Enfin toutes dents malades se dégradent encore plus par l’inaction.
(…) Et d’ajouter : Il est certain que les meilleures Dents quand on ne les fait point
travailler, s’ébranlent &, donnent de l’odeur (p. 79).
Soins journaliers qu’il est nécessaire de donner soi-même à ses Dents,
quelque saines qu’elles puissent être, pour en conserver la blancheur, les tenir propres,
& les préserver de la mauvaise odeur.
Soins de tous les jours dans l’état ordinaire
Il faut tous les matins commencer par bien se gratter la langue.
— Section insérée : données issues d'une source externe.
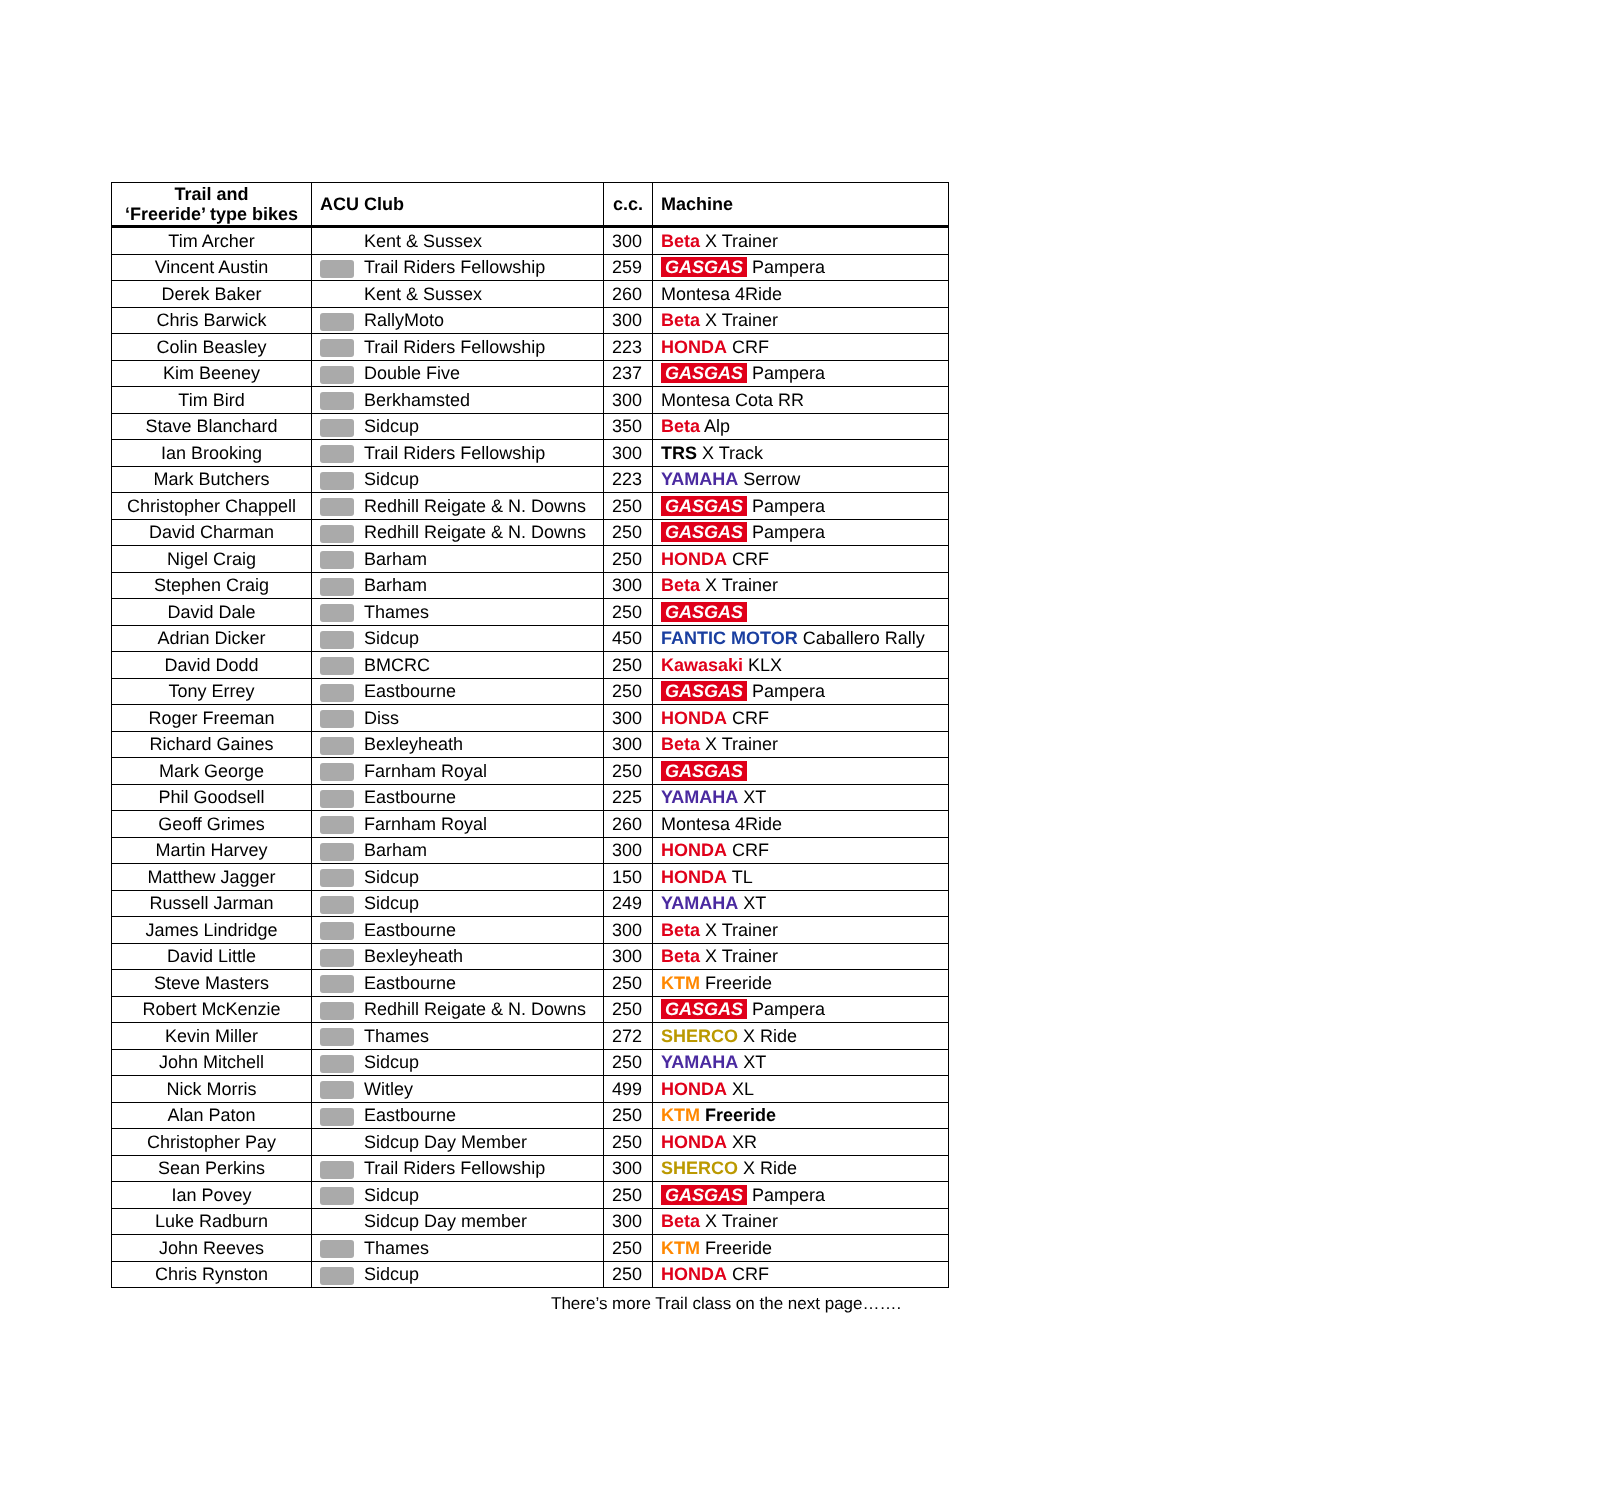| Trail and ‘Freeride’ type bikes | ACU Club | c.c. | Machine |
| --- | --- | --- | --- |
| Tim Archer | Kent & Sussex | 300 | Beta X Trainer |
| Vincent Austin | Trail Riders Fellowship | 259 | GASGAS Pampera |
| Derek Baker | Kent & Sussex | 260 | Montesa 4Ride |
| Chris Barwick | RallyMoto | 300 | Beta X Trainer |
| Colin Beasley | Trail Riders Fellowship | 223 | HONDA CRF |
| Kim Beeney | Double Five | 237 | GASGAS Pampera |
| Tim Bird | Berkhamsted | 300 | Montesa Cota RR |
| Stave Blanchard | Sidcup | 350 | Beta Alp |
| Ian Brooking | Trail Riders Fellowship | 300 | TRS X Track |
| Mark Butchers | Sidcup | 223 | YAMAHA Serrow |
| Christopher Chappell | Redhill Reigate & N. Downs | 250 | GASGAS Pampera |
| David Charman | Redhill Reigate & N. Downs | 250 | GASGAS Pampera |
| Nigel Craig | Barham | 250 | HONDA CRF |
| Stephen Craig | Barham | 300 | Beta X Trainer |
| David Dale | Thames | 250 | GASGAS |
| Adrian Dicker | Sidcup | 450 | FANTIC MOTOR Caballero Rally |
| David Dodd | BMCRC | 250 | Kawasaki KLX |
| Tony Errey | Eastbourne | 250 | GASGAS Pampera |
| Roger Freeman | Diss | 300 | HONDA CRF |
| Richard Gaines | Bexleyheath | 300 | Beta X Trainer |
| Mark George | Farnham Royal | 250 | GASGAS |
| Phil Goodsell | Eastbourne | 225 | YAMAHA XT |
| Geoff Grimes | Farnham Royal | 260 | Montesa 4Ride |
| Martin Harvey | Barham | 300 | HONDA CRF |
| Matthew Jagger | Sidcup | 150 | HONDA TL |
| Russell Jarman | Sidcup | 249 | YAMAHA XT |
| James Lindridge | Eastbourne | 300 | Beta X Trainer |
| David Little | Bexleyheath | 300 | Beta X Trainer |
| Steve Masters | Eastbourne | 250 | KTM Freeride |
| Robert McKenzie | Redhill Reigate & N. Downs | 250 | GASGAS Pampera |
| Kevin Miller | Thames | 272 | SHERCO X Ride |
| John Mitchell | Sidcup | 250 | YAMAHA XT |
| Nick Morris | Witley | 499 | HONDA XL |
| Alan Paton | Eastbourne | 250 | KTM Freeride |
| Christopher Pay | Sidcup Day Member | 250 | HONDA XR |
| Sean Perkins | Trail Riders Fellowship | 300 | SHERCO X Ride |
| Ian Povey | Sidcup | 250 | GASGAS Pampera |
| Luke Radburn | Sidcup Day member | 300 | Beta X Trainer |
| John Reeves | Thames | 250 | KTM Freeride |
| Chris Rynston | Sidcup | 250 | HONDA CRF |
There’s more Trail class on the next page…….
Quand tout le limon est emporté, il faut passer un cure-dent de plume entre toutes
les Dents, sans trop d’effort, pour enlever le sédiment qui s’y forme pendant le sommeil,
& pour faire dégorger le sang arrêté dans les pointes des Gencives qui remplissent les
intervalles des Dents. L’Ouvrage du cure-dent fini, on doit se bien nettoyer la bouche,
c’est à dire les Gencives & les Dents avec une petite éponge fine, qu’on a trempé
dans de l’eau tiède. (…) On porte l’éponge sur la Gencive, & en appuyant un peu, on la
ramène à chaque fois, vers l’extrémité des Dents & non en travers. Cette éponge ainsi
pressée sur la gencive & sur la dent fait sortir le limon qui peut s’être glissé sous la
gencive, & sur la racine de la Dent quand les Gencives sont engorgées. (…) On finit cette
opération par se bien rincer la Bouche. Il est bon, tous les trois ou quatre jours, de se
servir d’une petite racine bien douce & bien préparée, pour emporter la crasse
qui ternit la Dent. (…) Tous les vingt jours, ou tous les mois, il faut employer la
poudre, si on s’aperçoit que malgré les soins qu’on a pris, les dents perdent de leur
blancheur, & plus souvent si le cas le requiert. (…) Certaines personnes, pour avoir les
Dents plus blanches, les frottent tous les matins, soit avec une racine, soit avec de la
poudre, de l’opiat ou d’autres drogues, pendant l’espace d’un quart d’heure ; mais par
succession de temps, elles en détruisent l’émail, & par conséquent la blancheur. (…)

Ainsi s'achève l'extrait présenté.